- Exercise details
Reproduce all of the data exactly.

Saved entries:
"""

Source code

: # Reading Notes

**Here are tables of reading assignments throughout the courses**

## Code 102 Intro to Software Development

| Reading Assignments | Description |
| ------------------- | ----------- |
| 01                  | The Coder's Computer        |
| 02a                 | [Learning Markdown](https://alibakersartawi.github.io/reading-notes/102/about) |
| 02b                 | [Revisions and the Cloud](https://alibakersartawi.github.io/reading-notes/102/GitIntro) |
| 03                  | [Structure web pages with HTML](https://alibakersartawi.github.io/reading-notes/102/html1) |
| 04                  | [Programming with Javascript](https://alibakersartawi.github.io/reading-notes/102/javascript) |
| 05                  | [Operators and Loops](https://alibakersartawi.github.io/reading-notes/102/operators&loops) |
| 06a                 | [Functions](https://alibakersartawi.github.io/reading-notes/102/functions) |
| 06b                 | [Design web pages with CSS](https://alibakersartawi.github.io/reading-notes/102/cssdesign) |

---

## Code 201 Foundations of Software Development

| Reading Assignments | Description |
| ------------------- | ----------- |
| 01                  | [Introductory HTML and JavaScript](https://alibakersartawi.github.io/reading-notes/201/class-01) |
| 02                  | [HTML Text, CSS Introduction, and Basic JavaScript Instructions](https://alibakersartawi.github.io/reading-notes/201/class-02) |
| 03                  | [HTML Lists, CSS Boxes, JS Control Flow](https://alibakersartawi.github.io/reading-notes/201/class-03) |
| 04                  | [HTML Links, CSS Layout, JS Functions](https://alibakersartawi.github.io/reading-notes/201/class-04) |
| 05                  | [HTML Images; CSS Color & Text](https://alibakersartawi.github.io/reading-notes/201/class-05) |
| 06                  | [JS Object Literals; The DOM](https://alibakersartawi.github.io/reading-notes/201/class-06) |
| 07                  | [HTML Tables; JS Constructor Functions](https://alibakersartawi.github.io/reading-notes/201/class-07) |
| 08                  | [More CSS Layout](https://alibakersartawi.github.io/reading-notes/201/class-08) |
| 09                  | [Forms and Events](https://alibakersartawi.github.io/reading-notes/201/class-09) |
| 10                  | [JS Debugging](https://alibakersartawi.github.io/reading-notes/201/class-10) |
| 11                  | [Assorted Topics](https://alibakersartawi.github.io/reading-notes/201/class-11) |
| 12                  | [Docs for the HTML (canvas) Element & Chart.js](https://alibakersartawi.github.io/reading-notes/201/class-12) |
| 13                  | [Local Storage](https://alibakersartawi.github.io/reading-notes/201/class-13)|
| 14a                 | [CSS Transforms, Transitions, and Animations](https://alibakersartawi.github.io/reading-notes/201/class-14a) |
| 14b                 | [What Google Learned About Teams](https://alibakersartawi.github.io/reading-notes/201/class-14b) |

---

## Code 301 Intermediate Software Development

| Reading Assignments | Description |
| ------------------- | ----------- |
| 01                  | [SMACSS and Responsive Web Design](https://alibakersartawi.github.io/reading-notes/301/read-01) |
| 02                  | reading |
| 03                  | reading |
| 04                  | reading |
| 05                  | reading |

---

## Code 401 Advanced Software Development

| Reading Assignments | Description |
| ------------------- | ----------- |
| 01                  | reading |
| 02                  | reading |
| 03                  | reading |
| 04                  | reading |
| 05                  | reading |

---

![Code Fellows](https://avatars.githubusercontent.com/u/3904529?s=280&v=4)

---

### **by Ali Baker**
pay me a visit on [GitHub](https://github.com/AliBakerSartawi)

"""

- Result of the exercise
Source code

: # Reading Notes

**Here are tables of reading assignments throughout the courses**

## Code 102 Intro to Software Development

| Reading Assignments | Description |
| ------------------- | ----------- |
| 01                  | The Coder's Computer        |
| 02a                 | [Learning Markdown](https://alibakersartawi.github.io/reading-notes/102/about) |
| 02b                 | [Revisions and the Cloud](https://alibakersartawi.github.io/reading-notes/102/GitIntro) |
| 03                  | [Structure web pages with HTML](https://alibakersartawi.github.io/reading-notes/102/html1) |
| 04                  | [Programming with Javascript](https://alibakersartawi.github.io/reading-notes/102/javascript) |
| 05                  | [Operators and Loops](https://alibakersartawi.github.io/reading-notes/102/operators&loops) |
| 06a                 | [Functions](https://alibakersartawi.github.io/reading-notes/102/functions) |
| 06b                 | [Design web pages with CSS](https://alibakersartawi.github.io/reading-notes/102/cssdesign) |

---

## Code 201 Foundations of Software Development

| Reading Assignments | Description |
| ------------------- | ----------- |
| 01                  | [Introductory HTML and JavaScript](https://alibakersartawi.github.io/reading-notes/201/class-01) |
| 02                  | [HTML Text, CSS Introduction, and Basic JavaScript Instructions](https://alibakersartawi.github.io/reading-notes/201/class-02) |
| 03                  | [HTML Lists, CSS Boxes, JS Control Flow](https://alibakersartawi.github.io/reading-notes/201/class-03) |
| 04                  | [HTML Links, CSS Layout, JS Functions](https://alibakersartawi.github.io/reading-notes/201/class-04) |
| 05                  | [HTML Images; CSS Color & Text](https://alibakersartawi.github.io/reading-notes/201/class-05) |
| 06                  | [JS Object Literals; The DOM](https://alibakersartawi.github.io/reading-notes/201/class-06) |
| 07                  | [HTML Tables; JS Constructor Functions](https://alibakersartawi.github.io/reading-notes/201/class-07) |
| 08                  | [More CSS Layout](https://alibakersartawi.github.io/reading-notes/201/class-08) |
| 09                  | [Forms and Events](https://alibakersartawi.github.io/reading-notes/201/class-09) |
| 10                  | [JS Debugging](https://alibakersartawi.github.io/reading-notes/201/class-10) |
| 11                  | [Assorted Topics](https://alibakersartawi.github.io/reading-notes/201/class-11) |
| 12                  | [Docs for the HTML (canvas) Element & Chart.js](https://alibakersartawi.github.io/reading-notes/201/class-12) |
| 13                  | [Local Storage](https://alibakersartawi.github.io/reading-notes/201/class-13)|
| 14a                 | [CSS Transforms, Transitions, and Animations](https://alibakersartawi.github.io/reading-notes/201/class-14a) |
| 14b                 | [What Google Learned About Teams](https://alibakersartawi.github.io/reading-notes/201/class-14b) |

---

## Code 301 Intermediate Software Development

| Reading Assignments | Description |
| ------------------- | ----------- |
| 01                  | [SMACSS and Responsive Web Design](https://alibakersartawi.github.io/reading-notes/301/read-01) |
| 02                  | reading |
| 03                  | reading |
| 04                  | reading |
| 05                  | reading |

---

## Code 401 Advanced Software Development

| Reading Assignments | Description |
| ------------------- | ----------- |
| 01                  | reading |
| 02                  | reading |
| 03                  | reading |
| 04                  | reading |
| 05                  | reading |

---

![Code Fellows](https://avatars.githubusercontent.com/u/3904529?s=280&v=4)

---

### **by Ali Baker**
pay me a visit on [GitHub](https://github.com/AliBakerSartawi)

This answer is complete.